Entre ambas as tendências, afirma-se uma outra tipologia que classifica as instituições da sociedade civil segundo o respectivo impacto na vida pública. Em primeiro lugar vêm as instituições que enquadram a existência privada, tal como famílias e grupos de parentesco, realizam funções primárias de integração social. Um segundo tipo, com funções mais elaboradas de socialização, inclui as associações de lazer, desporto e espectáculo e os organismos de cultura, incluindo universidades, museus, fundações, movimentos intelectuais e meios de comunicação social. Um terceiro tipo é das organizações profissionais, sindicais, patronais e empresariais que fazem pesar os direitos dos associados no mercado que, na perspectiva da sociedade civil, é também estrutura de relações sociais. Um quarto é de organizações cívicas, de defesa dos direitos humanos, ambiente, património, consumidor, até ao limiar dos grupos de pressão e de interesse que coexistem com os partidos políticos
Qualquer das classificações apontadas de sociedade civil revela a coexistência de instituições entrosadas e sobrepostas em rede. A origem privada distingue-a da actividade pública de governação que caracteriza o estado, dentro do novo entendimento da soberania partilhada. A finalidade pública distingue-a da actividade do sector privado e da iniciativa individual. Mas, precisamente, ao envolver a vertente institucional da acção humana e ao mediar entre estado, mercado e existência privada, a sociedade civil oferece um espaço simultaneamente voluntário e público a exigir virtudes próprias do sector privado - a liberdade – bem como do sector público - sentido de justiça.

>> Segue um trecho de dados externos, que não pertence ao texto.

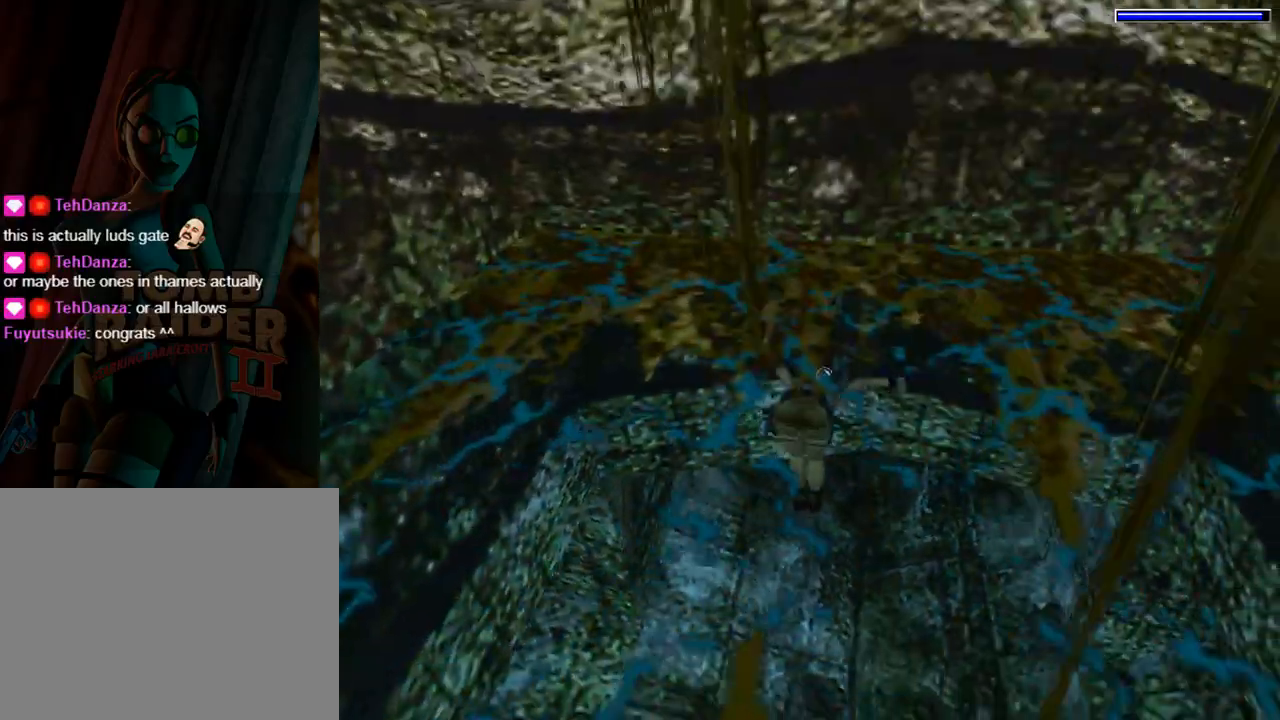
{"buttons": ["SQUARE", "DPAD_UP"], "left_stick": "center", "events": []}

Este carácter de rede constitui a primeira novidade da sociedade civil, que nem sempre é bem compreendida. A cultura cívica actual no Ocidente enaltece, simultaneamente, os direitos individuais e o aspecto comunitário da existência em detrimento do individualismo, sem compreender a sua comum origem na sociedade civil. É nesta que se gera a vida associativa, a evolução das mentalidades, a participação na vida pública e a feitura dos padrões de civismo: é a sociedade civil que introduz a devolução de poderes, a organização autónoma de interesses, e outras formas de cidadania participativa conforme o princípio “tanta sociedade quanto possível, tanto estado quanto necessário”. O conceito revela que estamos perante uma tendência histórica que obriga a repensar velhos modelos convencionais de análise política e social.
Caso a sociedade civil não se afirme, a vida pública será dominada pelas oligarquias que actualmente disputam o estado democrático.
A cura para os cancros sociais consiste em reforçar a cidadania, no sentido de esfera originária em que participam as virtudes de respeito pela lei natural. Por isso, a sociedade civil faz pensar nas vantagens políticas de uma cidadania participativa.